# Realistic Salary



## pot-holer (Apr 30, 2008)

Hi, Ive just been offerred a job as a HR Manager in Dubai, the company is based at Mankhool Road, Dubai, United Arab Emirates.

My two questions are:

1) Is it possible to live on AED 19,500 per month- would this be a struggle, is this an average salary, there's just me going so far (unless I can pursuade my boyfriend)

2) Is it really going to take me 2 hours to get to work and 2 hours to get back to home- where ever that will be- probably the cheapest opion i can get?

Any thoughts much appreciated
thanks


----------



## McBook (Apr 7, 2008)

Hey!

In my opinion, there's a bit of scaremongering on this forum about the cost of living in Dubai. Yes, accomodation is expensive but it is possible to survive relatively cheaply. If you're gonna rent a whole flat yourself, you're looking at 90,000AED for a 1-bed in Bur Dubai. If you want to live in a fancy-pants part of town like Jumeirah or new new Downtown area, it'll be more like 130,000 for a nice 1-bed.

To put it things in perspective, my girlfriend has been surviving in Dubai (quite nicely) for 5 months now. Granted, she hasn't saved much but her salary is only 10,000AED per month. She shares a flat in Bur Dubai.

I mention Bur Dubai because it'll be an easy commute to your office. Obviously it'll depend where on Mankhool road your office is but if you're sensible you'll be able to find a flat within walking distance (if you can deal with the heat!).

Cheers!


----------



## Elphaba (Jan 24, 2008)

Obviously the jorney to & from work depends on how far you will be travelling! Live close and your journey won't be bad.

A single person can manage of AED 19,500, but won't have a luxury lifestyle.

_


----------



## pot-holer (Apr 30, 2008)

Thanks for this.
McBook, does your girlfriend get many nights out, what sort of things is she able to do socially?
Elphaba, what do you class as a luxary lifestyle?


----------



## McBook (Apr 7, 2008)

pot-holer said:


> Thanks for this.
> McBook, does your girlfriend get many nights out, what sort of things is she able to do socially?
> Elphaba, what do you class as a luxary lifestyle?


Yeh, she's out all the time! That's why she hasn't saved a penny, lol! She has met loads of people through her job and she is often invited to BBQs and house parties etc. She also goes out to clubs just like she would in the UK although wouldn't do it alone because the guys can be intimidating sometimes - gets a lot of lingering stares etc. That's just par for the course though.

Your situation seems similar to ours because i'm moving out there in a couple of weeks. It'll be cheaper to live as a couple so hopefully we can get the saving started then! 

Hope that helps!


----------



## Iron Horse (Apr 10, 2008)

Hey pot-holer, which country are you coming from? This is how I would base my pay and adjust for cost of living in your home country. Calculate the exchange rate in your home currency, factor in expenses here (SWAG Analysis), see what your income is after expenses, and think how it relates to you because you will return there one day and if you can't save enough here to compensate it will be pointless to make the move unless other factors are ahead of and more important than money.


----------

=====

ASSIGNED TASK 1:
Answer these questions about the thread on salary in Dubai:
(a) What monthly salary has pot-holer been offered?
(b) In which area does McBook's girlfriend share a flat?
(c) What name does Iron Horse give to factoring in expenses?
ASSIGNED TASK 2: Summarize the thread on salary in Dubai in two sentences.
ASSIGNED TASK 3: List the username of every person who posts in the thread on salary in Dubai, each name once.
The lines after this thread have no connection to it.

STORED DATA:
=====

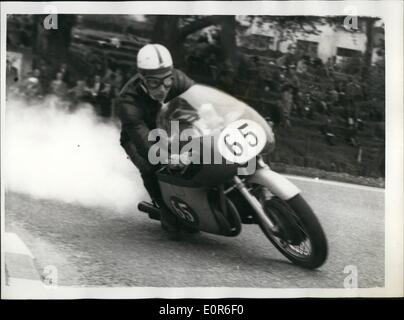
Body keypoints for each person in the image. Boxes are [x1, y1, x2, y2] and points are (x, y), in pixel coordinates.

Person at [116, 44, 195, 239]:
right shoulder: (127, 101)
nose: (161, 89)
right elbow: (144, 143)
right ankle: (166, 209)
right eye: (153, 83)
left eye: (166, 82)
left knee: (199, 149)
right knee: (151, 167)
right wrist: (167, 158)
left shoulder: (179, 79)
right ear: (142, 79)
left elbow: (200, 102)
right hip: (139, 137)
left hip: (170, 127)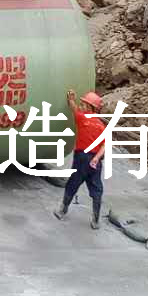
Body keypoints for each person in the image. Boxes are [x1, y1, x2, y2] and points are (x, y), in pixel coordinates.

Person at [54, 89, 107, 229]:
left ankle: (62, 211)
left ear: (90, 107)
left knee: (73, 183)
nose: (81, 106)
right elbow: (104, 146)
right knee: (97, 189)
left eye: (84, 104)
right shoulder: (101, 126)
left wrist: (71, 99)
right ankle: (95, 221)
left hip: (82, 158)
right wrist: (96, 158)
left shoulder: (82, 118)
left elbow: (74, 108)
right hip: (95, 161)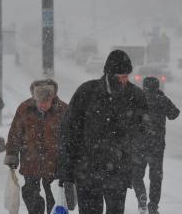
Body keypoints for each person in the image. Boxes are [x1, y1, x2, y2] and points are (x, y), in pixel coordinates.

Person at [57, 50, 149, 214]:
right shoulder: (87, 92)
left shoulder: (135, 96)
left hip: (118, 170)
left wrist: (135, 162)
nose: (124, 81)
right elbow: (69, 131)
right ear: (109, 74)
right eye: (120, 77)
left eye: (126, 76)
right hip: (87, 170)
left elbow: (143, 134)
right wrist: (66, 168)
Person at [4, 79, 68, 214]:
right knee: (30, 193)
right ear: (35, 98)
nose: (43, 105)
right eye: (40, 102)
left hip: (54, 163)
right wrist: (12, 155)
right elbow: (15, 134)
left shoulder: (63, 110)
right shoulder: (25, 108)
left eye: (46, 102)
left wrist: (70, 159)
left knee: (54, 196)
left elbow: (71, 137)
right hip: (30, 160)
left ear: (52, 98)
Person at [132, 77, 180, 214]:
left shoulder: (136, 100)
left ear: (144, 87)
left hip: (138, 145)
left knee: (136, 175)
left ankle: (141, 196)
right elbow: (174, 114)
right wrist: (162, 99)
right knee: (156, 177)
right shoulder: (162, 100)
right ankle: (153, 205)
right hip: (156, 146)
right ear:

=====

WRITTEN SOLUTION 1:
(a) AED 19,500
(b) Bur Dubai
(c) SWAG Analysis

WRITTEN SOLUTION 2: Someone offered an HR Manager job in Dubai asks whether AED 19,500 a month is enough to live on and whether the commute will take two hours each way. Replies say a single person can manage on that salary without a luxury lifestyle, that living close to work, as in Bur Dubai, keeps the journey easy, and that the pay should be weighed against expenses and what can be saved compared with the home country.

WRITTEN SOLUTION 3:
pot-holer
McBook
Elphaba
Iron Horse